What you have to do:
The entries are to be written out word for word, with their images left out.

Data for this task:
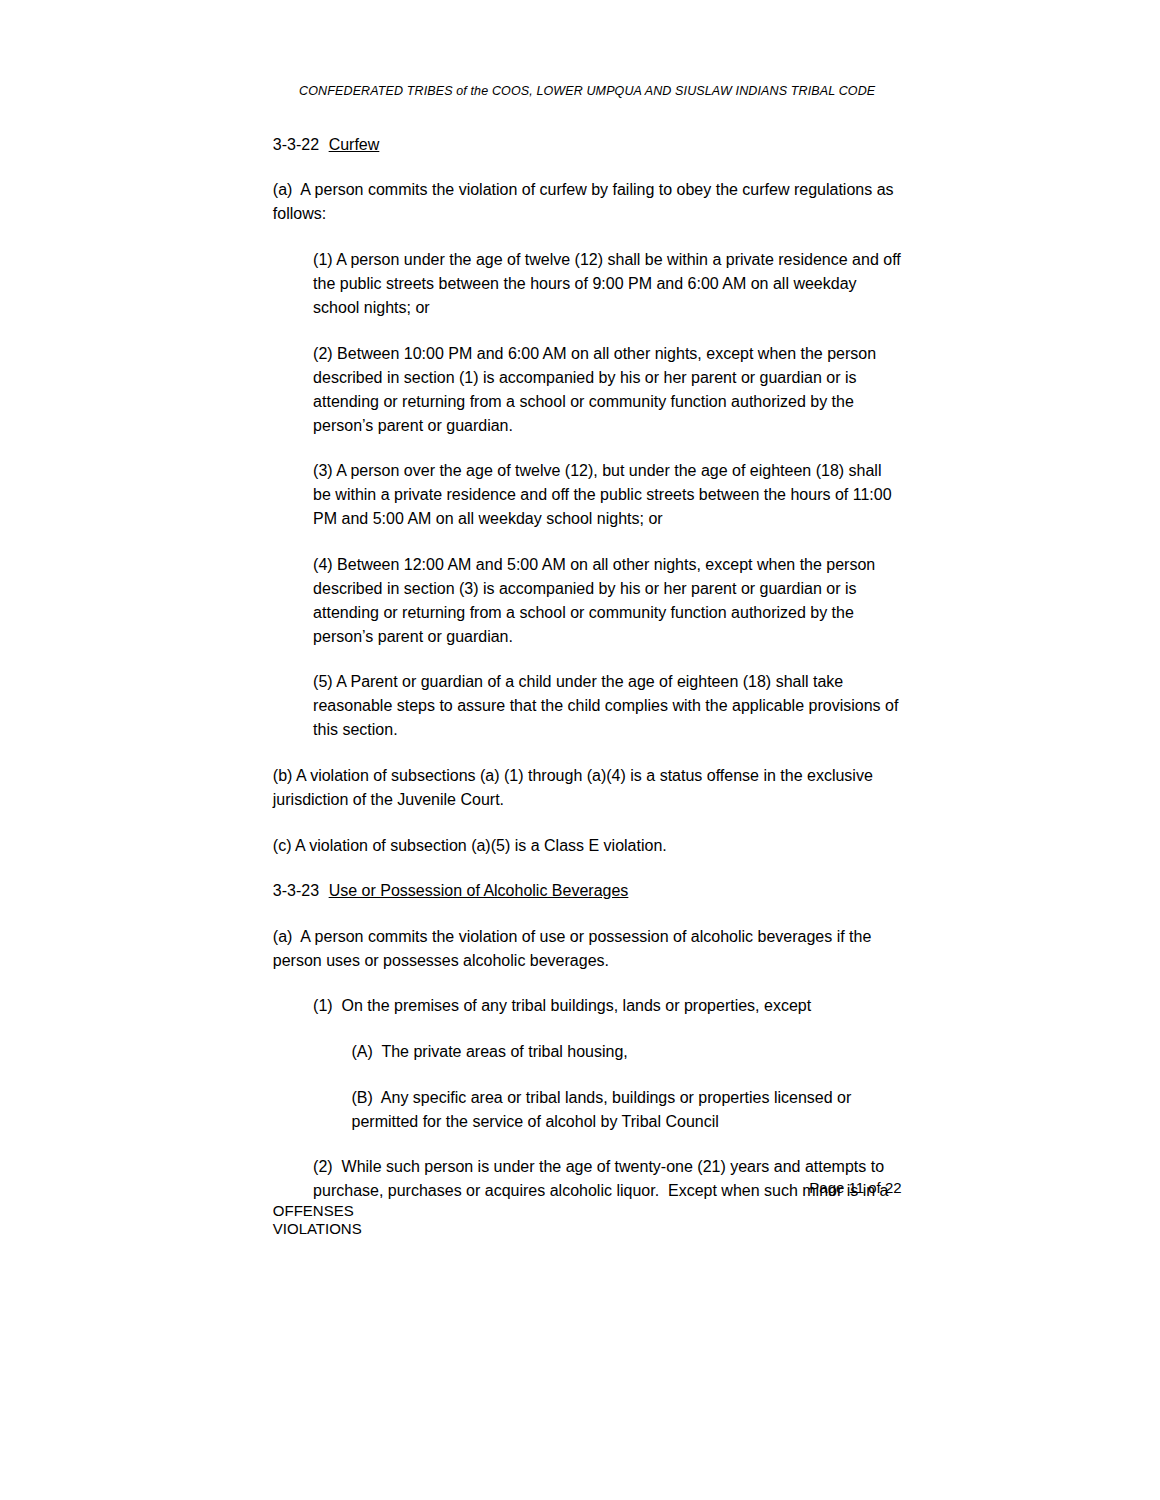CONFEDERATED TRIBES of the COOS, LOWER UMPQUA AND SIUSLAW INDIANS TRIBAL CODE
3-3-22 Curfew
(a) A person commits the violation of curfew by failing to obey the curfew regulations as follows:
(1) A person under the age of twelve (12) shall be within a private residence and off the public streets between the hours of 9:00 PM and 6:00 AM on all weekday school nights; or
(2) Between 10:00 PM and 6:00 AM on all other nights, except when the person described in section (1) is accompanied by his or her parent or guardian or is attending or returning from a school or community function authorized by the person’s parent or guardian.
(3) A person over the age of twelve (12), but under the age of eighteen (18) shall be within a private residence and off the public streets between the hours of 11:00 PM and 5:00 AM on all weekday school nights; or
(4) Between 12:00 AM and 5:00 AM on all other nights, except when the person described in section (3) is accompanied by his or her parent or guardian or is attending or returning from a school or community function authorized by the person’s parent or guardian.
(5) A Parent or guardian of a child under the age of eighteen (18) shall take reasonable steps to assure that the child complies with the applicable provisions of this section.
(b) A violation of subsections (a) (1) through (a)(4) is a status offense in the exclusive jurisdiction of the Juvenile Court.
(c) A violation of subsection (a)(5) is a Class E violation.
3-3-23 Use or Possession of Alcoholic Beverages
(a) A person commits the violation of use or possession of alcoholic beverages if the person uses or possesses alcoholic beverages.
(1) On the premises of any tribal buildings, lands or properties, except
(A) The private areas of tribal housing,
(B) Any specific area or tribal lands, buildings or properties licensed or permitted for the service of alcohol by Tribal Council
(2) While such person is under the age of twenty-one (21) years and attempts to purchase, purchases or acquires alcoholic liquor. Except when such minor is in a
Page 11 of 22
OFFENSES VIOLATIONS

Solution below:
CONFEDERATED TRIBES of the COOS, LOWER UMPQUA AND SIUSLAW INDIANS TRIBAL CODE
3-3-22 Curfew
(a) A person commits the violation of curfew by failing to obey the curfew regulations as follows:
(1) A person under the age of twelve (12) shall be within a private residence and off the public streets between the hours of 9:00 PM and 6:00 AM on all weekday school nights; or
(2) Between 10:00 PM and 6:00 AM on all other nights, except when the person described in section (1) is accompanied by his or her parent or guardian or is attending or returning from a school or community function authorized by the person’s parent or guardian.
(3) A person over the age of twelve (12), but under the age of eighteen (18) shall be within a private residence and off the public streets between the hours of 11:00 PM and 5:00 AM on all weekday school nights; or
(4) Between 12:00 AM and 5:00 AM on all other nights, except when the person described in section (3) is accompanied by his or her parent or guardian or is attending or returning from a school or community function authorized by the person’s parent or guardian.
(5) A Parent or guardian of a child under the age of eighteen (18) shall take reasonable steps to assure that the child complies with the applicable provisions of this section.
(b) A violation of subsections (a) (1) through (a)(4) is a status offense in the exclusive jurisdiction of the Juvenile Court.
(c) A violation of subsection (a)(5) is a Class E violation.
3-3-23 Use or Possession of Alcoholic Beverages
(a) A person commits the violation of use or possession of alcoholic beverages if the person uses or possesses alcoholic beverages.
(1) On the premises of any tribal buildings, lands or properties, except
(A) The private areas of tribal housing,
(B) Any specific area or tribal lands, buildings or properties licensed or permitted for the service of alcohol by Tribal Council
(2) While such person is under the age of twenty-one (21) years and attempts to purchase, purchases or acquires alcoholic liquor. Except when such minor is in a
Page 11 of 22
OFFENSES VIOLATIONS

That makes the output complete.